Sono stati pubblicati il 28 agosto i dati definitivi dei trasferimenti finanziari dello Stato agli Enti locali e la situazione che ne emerge è assolutamente drammatica. Ai dati provvisori dei trasferimenti determinati dalla somma dei tagli previsti dai vari decreti Tremonti comunicati dal Ministero, sui quali i Comuni avevano con grandissima difficoltà costruito i propri bilanci, costretti a manovre aggiuntive su IMU e IRPEF, adesso si aggiungono gli effetti della “spending review”.
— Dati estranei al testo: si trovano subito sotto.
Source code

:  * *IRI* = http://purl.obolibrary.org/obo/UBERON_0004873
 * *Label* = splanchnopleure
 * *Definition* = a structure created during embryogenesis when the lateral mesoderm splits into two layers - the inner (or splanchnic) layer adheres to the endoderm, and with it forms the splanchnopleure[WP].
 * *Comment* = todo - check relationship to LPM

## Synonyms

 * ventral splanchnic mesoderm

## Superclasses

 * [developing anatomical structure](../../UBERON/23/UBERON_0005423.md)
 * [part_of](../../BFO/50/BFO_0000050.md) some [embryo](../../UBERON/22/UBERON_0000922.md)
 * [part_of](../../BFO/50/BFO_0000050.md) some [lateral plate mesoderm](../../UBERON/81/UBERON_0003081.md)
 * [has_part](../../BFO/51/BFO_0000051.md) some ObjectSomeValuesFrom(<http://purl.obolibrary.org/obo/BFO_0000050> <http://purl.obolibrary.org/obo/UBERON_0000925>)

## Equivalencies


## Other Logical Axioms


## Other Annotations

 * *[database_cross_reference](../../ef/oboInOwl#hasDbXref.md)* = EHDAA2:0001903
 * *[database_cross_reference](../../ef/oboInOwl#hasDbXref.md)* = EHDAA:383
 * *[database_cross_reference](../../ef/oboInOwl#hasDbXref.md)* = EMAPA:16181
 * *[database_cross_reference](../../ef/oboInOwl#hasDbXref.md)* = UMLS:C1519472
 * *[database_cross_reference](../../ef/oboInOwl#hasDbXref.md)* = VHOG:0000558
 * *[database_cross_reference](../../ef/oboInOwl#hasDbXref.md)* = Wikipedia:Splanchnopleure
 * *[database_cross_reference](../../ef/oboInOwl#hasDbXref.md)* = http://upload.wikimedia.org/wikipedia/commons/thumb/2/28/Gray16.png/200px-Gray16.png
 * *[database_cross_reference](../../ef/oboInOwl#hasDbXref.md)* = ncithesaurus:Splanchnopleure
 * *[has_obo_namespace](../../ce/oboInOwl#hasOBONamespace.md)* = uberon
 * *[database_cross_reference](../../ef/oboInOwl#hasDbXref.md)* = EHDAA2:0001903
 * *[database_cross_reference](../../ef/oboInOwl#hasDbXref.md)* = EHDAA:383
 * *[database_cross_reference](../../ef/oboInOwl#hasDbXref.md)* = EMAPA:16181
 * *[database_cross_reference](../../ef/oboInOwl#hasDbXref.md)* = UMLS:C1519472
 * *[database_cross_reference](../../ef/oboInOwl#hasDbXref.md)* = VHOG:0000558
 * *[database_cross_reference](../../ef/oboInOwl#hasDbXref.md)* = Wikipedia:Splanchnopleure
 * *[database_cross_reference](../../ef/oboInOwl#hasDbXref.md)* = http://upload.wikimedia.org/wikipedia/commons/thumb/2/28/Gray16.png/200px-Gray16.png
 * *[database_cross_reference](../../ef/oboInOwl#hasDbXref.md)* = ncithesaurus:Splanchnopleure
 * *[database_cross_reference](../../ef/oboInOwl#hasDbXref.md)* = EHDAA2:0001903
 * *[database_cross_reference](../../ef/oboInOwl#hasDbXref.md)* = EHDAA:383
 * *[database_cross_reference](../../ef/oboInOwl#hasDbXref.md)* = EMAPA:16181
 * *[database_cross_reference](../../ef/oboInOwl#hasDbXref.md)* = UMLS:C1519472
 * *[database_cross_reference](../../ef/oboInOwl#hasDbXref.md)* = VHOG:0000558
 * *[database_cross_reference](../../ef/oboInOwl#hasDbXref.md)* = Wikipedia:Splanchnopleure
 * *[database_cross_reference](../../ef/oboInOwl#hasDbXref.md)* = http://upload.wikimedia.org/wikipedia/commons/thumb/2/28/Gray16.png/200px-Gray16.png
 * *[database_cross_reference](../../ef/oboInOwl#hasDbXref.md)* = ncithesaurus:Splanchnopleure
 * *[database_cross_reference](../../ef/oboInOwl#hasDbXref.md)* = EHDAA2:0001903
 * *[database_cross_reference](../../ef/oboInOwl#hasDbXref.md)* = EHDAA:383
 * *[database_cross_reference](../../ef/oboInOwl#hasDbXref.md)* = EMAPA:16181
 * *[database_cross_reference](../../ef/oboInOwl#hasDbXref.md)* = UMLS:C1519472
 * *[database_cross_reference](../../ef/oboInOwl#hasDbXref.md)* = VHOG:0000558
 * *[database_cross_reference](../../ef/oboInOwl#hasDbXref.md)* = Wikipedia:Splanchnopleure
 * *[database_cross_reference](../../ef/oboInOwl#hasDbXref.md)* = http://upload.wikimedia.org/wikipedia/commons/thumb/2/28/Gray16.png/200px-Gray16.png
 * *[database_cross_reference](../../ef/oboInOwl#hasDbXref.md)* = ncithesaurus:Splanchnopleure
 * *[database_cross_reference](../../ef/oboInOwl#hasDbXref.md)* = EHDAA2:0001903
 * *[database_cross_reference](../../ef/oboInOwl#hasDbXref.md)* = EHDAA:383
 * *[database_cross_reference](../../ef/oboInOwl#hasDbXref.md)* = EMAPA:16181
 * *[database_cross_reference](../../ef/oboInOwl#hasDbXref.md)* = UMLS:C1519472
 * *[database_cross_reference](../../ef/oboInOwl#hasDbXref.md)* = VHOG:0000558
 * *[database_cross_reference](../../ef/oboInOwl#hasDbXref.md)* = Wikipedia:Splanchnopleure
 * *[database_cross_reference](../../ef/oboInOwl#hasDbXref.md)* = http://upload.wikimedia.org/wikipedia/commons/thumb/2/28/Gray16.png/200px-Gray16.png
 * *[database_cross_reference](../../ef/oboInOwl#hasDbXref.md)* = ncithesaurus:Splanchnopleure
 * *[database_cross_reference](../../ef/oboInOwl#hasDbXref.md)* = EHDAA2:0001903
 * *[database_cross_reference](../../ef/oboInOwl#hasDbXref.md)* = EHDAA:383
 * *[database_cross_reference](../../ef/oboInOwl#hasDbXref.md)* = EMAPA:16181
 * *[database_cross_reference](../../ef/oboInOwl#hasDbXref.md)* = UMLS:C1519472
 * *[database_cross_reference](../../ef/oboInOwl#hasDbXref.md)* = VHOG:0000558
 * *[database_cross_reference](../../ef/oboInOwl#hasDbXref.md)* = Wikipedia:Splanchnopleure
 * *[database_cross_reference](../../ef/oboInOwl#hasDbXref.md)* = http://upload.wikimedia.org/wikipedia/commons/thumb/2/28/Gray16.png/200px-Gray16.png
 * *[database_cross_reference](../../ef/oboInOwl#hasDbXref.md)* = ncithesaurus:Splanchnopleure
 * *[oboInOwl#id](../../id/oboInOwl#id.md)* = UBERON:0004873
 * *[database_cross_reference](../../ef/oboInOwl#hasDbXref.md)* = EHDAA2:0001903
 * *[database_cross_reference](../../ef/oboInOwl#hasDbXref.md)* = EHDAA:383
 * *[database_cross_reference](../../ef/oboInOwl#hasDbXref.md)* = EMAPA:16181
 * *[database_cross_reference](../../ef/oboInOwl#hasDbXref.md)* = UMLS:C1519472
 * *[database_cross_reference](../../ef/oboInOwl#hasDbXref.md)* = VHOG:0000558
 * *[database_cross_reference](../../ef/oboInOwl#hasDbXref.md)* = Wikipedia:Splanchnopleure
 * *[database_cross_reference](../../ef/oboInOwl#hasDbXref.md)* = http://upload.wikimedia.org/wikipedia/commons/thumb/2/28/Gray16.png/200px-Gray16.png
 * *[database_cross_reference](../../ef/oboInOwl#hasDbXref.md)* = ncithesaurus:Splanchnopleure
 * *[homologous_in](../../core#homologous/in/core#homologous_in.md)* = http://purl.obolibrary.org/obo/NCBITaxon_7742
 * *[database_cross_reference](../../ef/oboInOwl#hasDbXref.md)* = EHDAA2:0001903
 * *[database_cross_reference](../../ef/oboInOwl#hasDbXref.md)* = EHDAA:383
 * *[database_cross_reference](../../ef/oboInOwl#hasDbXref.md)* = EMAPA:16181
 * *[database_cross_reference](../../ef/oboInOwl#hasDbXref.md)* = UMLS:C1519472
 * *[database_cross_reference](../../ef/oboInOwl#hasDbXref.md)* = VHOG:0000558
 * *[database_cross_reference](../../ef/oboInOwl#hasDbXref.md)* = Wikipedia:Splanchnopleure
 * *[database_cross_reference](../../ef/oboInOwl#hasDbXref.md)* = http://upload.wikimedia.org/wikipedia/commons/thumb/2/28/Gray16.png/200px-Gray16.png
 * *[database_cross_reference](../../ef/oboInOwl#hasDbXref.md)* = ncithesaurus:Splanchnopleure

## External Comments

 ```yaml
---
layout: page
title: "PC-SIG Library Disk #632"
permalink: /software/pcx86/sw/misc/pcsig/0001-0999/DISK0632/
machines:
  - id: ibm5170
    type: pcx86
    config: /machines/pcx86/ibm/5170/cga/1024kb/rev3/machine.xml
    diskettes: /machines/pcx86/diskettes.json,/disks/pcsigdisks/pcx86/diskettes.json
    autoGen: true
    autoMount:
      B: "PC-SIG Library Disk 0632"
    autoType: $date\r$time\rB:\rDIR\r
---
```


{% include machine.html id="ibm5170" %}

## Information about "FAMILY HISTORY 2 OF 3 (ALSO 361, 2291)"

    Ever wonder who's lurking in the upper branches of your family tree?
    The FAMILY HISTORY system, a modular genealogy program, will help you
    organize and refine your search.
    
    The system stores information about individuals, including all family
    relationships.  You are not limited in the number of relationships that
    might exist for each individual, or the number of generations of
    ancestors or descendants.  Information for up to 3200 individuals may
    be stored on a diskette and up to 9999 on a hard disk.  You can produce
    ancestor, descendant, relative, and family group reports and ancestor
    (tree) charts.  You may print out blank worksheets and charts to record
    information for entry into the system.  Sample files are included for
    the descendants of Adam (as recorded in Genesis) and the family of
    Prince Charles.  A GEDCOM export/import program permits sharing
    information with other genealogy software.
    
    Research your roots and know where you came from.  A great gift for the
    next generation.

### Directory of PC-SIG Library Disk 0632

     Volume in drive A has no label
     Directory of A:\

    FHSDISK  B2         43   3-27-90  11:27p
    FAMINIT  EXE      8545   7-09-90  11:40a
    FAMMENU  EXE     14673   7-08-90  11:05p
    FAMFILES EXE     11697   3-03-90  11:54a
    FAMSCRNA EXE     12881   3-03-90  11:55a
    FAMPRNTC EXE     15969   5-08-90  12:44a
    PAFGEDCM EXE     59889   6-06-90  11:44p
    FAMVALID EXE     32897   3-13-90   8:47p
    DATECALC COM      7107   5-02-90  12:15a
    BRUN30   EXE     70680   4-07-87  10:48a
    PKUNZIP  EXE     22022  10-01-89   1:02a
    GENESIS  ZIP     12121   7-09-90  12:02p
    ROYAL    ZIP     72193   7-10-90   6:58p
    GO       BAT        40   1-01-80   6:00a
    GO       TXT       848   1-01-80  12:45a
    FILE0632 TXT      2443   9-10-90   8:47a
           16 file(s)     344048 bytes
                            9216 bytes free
Faccio qualche esempio a partire dal mio Comune, Fabbriche di Vallico (LU), dove registriamo un meno 36.000 Euro sul dato dei trasferimenti provvisori che assommavano a circa 261.000 Euro, quindi siamo ad oltre 10% di tagli.

Altri esempi di Comuni montani nei cui bilanci esistono ben poche possibilità di manovra: San Godenzo meno 80.000 Euro; Chiusi della Verna meno 100.000 Euro; Molazzana meno 77.000 Euro; Camporgiano meno 100.000 Euro.

Che cosa si può fare, come si può assorbire un altro taglio senza toccare significativamente la qualità dei servizi, che ormai, del resto, sono ridotti all’osso?!

Che cosa possono fare i Sindaci, ritoccare ancora l’IMU o l’IRPEF? Nessuno di noi lo vuole fare perché le nostre popolazioni, le famiglie, non ce la fanno più, non sono in grado di sopportare altre stangate. Allora tagliamo tutti i servizi, chiudiamo qualche mensa scolastica, licenziamo qualche dipendente: io non sono intenzionato a farlo e mi sembra che neanche che i miei colleghi amministratori siano disponibili ad andare in questa direzione.

Adesso bisogna assumere posizioni nette e chiare: se questo Governo e questo Parlamento ritengono che i Comuni non siano più l’asse portante del sistema istituzionale per la loro vicinanza alle comunità locali e ai loro cittadini, lo si dica con altrettanta chiarezza, ma si dica anche chi si assumerà la responsabilità della gestione dei servizi e dei territori.

Credo che sia necessario che le nostre associazioni, a livello regionale e nazionale, organizzino una mobilitazione immediata per fronteggiare e rendere informata l’opinione pubblica di una situazione ormai insostenibile per i Comuni, in particolare per quelli piccoli e montani.